Wednesday, March 7, 2012

New Orleans Saints face steep fines from Bounty-Gate

Football is a physical, tough, bloody, and grueling sport. Within the National Football League players play to win games; playing the game at its highest level possible with their utmost effort.

Incentives (or a bounty system) are also part of the sport as players and coaches can be awarded money for winning games, making playoff appearances, scoring touchdowns, or gaining yards.

Then there are the New Orleans Saints. As the story broke last Friday, the Saints for the last three seasons have had a bounty system in place in which a player will receive monetary rewards for injuring and knocking players on the opposing team out of the game.

Between the team’s then defensive coordinator Gregg Williams and many, potentially upwards of 20 defensive players the Saints have used this system to help motivate players to play overly physical and even dirty to make money and win games.

While it is very possible the Saints are not the lone team with such a system, they are the only team to be caught doing these ethically wrong acts on the football field.

In fact it was in the 2009 NFC (National Football Conference) Championship game between the Saints and the Minnesota Vikings that my dad was upset during the game with the Saints defenders. He felt like they were taking cheap-shot hits on then Vikings quarterback Brett Favre for the sole purpose to hurt him and knock him out of the game.
Then Vikings quarterback Brett Favre was
a main target in the Saints bounty system
during the 2009 NFC Championship game.

As it turns out, last Friday it was reported that in the week leading up to that game, Saints middle linebacker Jonathan Vilma put $10,000 on a table and told his fellow defensive teammates that the player to knock Favre out of the game will receive this money.
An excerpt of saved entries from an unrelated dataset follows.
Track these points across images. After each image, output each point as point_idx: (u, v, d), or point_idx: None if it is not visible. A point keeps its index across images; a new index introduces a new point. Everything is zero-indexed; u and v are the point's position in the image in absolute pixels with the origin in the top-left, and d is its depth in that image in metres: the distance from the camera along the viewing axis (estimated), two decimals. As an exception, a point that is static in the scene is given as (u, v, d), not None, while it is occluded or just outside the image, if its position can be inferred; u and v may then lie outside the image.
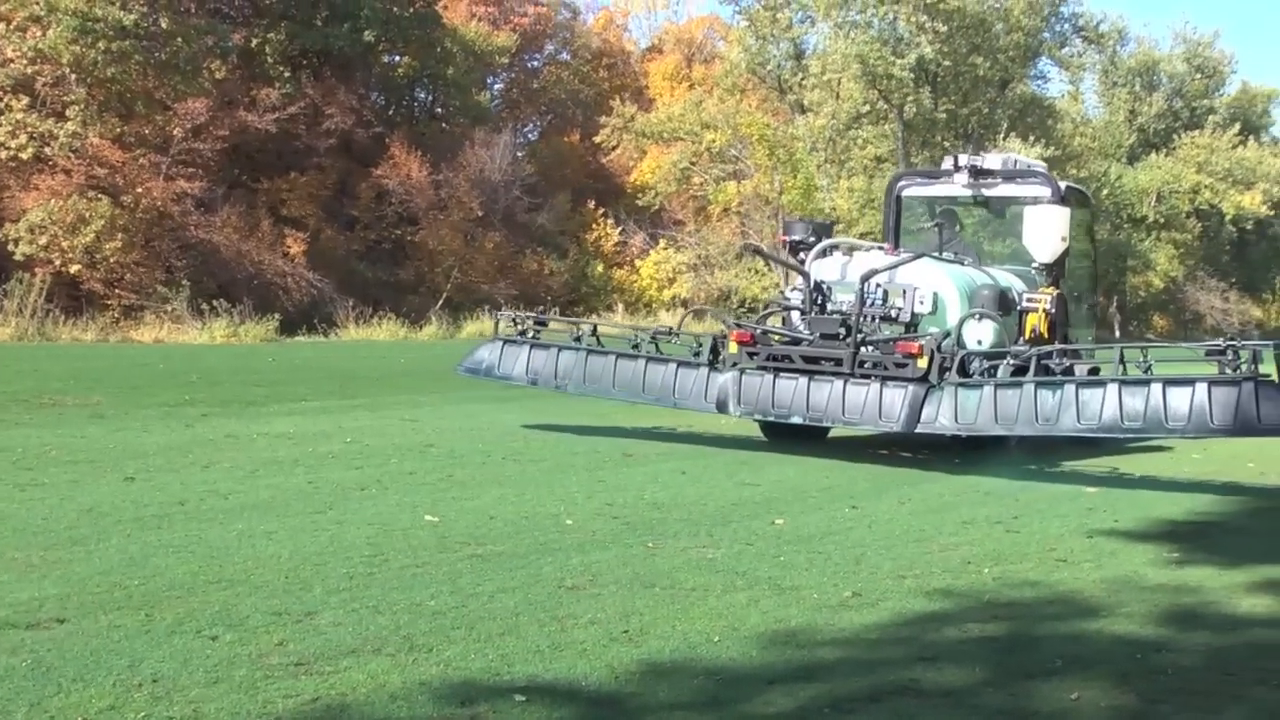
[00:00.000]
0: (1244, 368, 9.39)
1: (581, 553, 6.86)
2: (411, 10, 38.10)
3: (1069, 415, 9.85)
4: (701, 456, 11.29)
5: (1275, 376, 9.56)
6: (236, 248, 31.18)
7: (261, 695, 4.39)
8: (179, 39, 29.95)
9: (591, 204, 44.63)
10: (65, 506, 7.63)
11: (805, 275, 12.22)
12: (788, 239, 13.18)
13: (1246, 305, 57.24)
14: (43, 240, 26.84)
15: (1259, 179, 52.85)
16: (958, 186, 13.75)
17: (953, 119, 42.60)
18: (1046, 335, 12.03)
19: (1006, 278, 12.82)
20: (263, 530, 7.13)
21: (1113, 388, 9.71)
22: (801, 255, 12.71)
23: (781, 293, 17.04)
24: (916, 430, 10.66)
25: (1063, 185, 13.72)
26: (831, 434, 12.64)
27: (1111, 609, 6.06)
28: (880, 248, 13.09)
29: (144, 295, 28.15)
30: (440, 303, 35.23)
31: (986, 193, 13.71)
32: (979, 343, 11.44)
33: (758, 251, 32.57)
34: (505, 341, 12.73)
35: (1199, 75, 56.18)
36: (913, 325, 11.65)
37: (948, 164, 14.14)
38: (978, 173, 13.56)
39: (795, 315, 12.33)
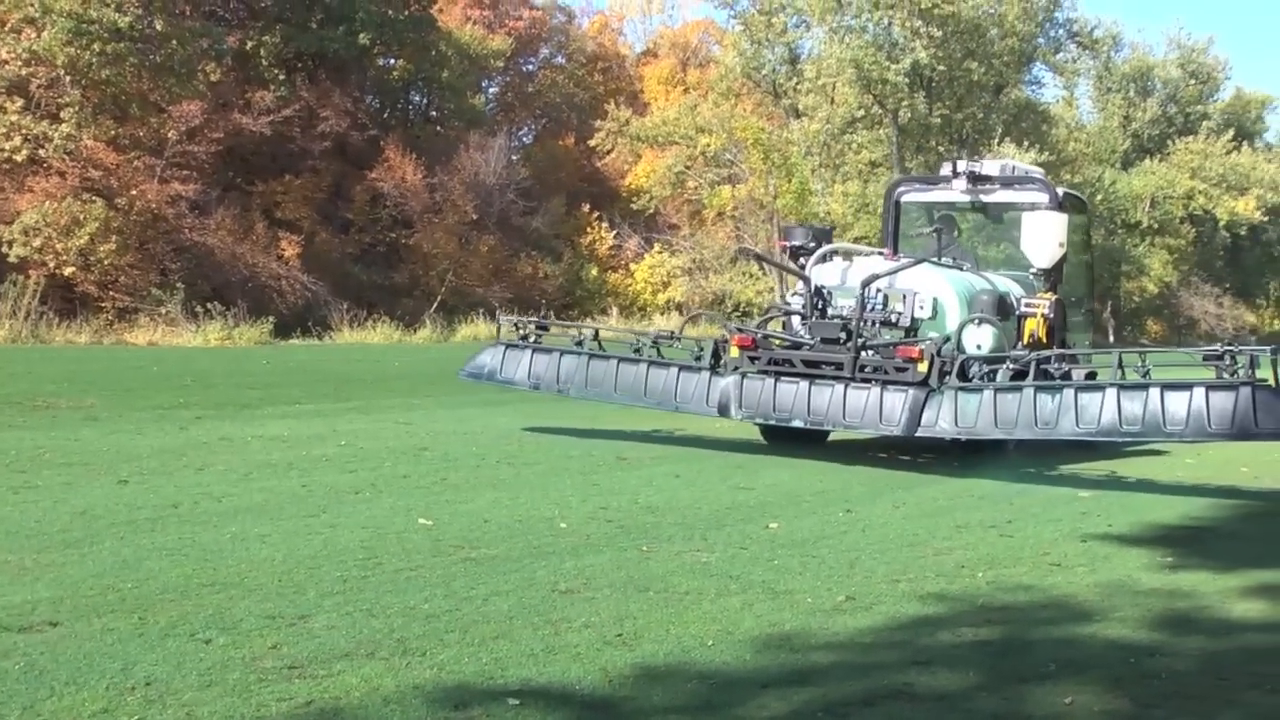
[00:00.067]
0: (1242, 373, 9.43)
1: (575, 556, 6.86)
2: (406, 13, 38.11)
3: (1068, 419, 9.89)
4: (696, 460, 11.29)
5: (1273, 382, 9.59)
6: (231, 250, 31.17)
7: (255, 699, 4.39)
8: (174, 41, 29.96)
9: (586, 208, 44.68)
10: (59, 509, 7.62)
11: (806, 280, 12.26)
12: (788, 244, 13.23)
13: (1240, 310, 57.33)
14: (37, 242, 26.82)
15: (1253, 184, 52.86)
16: (956, 192, 13.78)
17: (947, 124, 42.64)
18: (1045, 340, 12.06)
19: (1005, 283, 12.85)
20: (256, 533, 7.12)
21: (1111, 392, 9.76)
22: (801, 260, 12.75)
23: (781, 297, 17.06)
24: (917, 434, 10.71)
25: (1060, 191, 13.76)
26: (830, 437, 12.64)
27: (1105, 613, 6.07)
28: (880, 253, 13.13)
29: (138, 298, 28.11)
30: (435, 306, 35.21)
31: (985, 198, 13.74)
32: (978, 347, 11.47)
33: (754, 256, 32.59)
34: (507, 346, 12.76)
35: (1193, 81, 56.21)
36: (913, 330, 11.72)
37: (946, 170, 14.19)
38: (976, 178, 13.59)
39: (796, 320, 12.38)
What the Saints have done is unprecedented. It has never been seen or heard of before that in the game of football, albeit a sport in which players hit each other as hard as they can, that the intent behind the hit was simply to hurt another individual.

The code of the game is to hit each other as hard or violent as one can as long as the hits are clean and legal rather than cheap and dirty, and for the intent behind these hits to be helping the team win.

As long as an individual plays the game within the guidelines and with the right morals if an opponent gets hurt so be it, it’s part of the game.

But to purposely take the field with the intent to injure other players whether it be a concussion or a broken leg is simply not right.

Above playing for a particular team in the NFL, the league is a union and a brotherhood. Players families depend on the men who play this brutal game to support them. Injuring a player does more damage than just to that specific individual, it emotionally hurts his loved ones and takes a steep hit on one’s pocket book’s for the NFL is a league in which minimal money is guaranteed if a player is unable to suit up and play.

What the Saints have done may have captured them the 2009 Lombardi’s Trophy but they will have to pay for their actions with steep fines, suspensions, and forfeiting of draft picks like never seen before.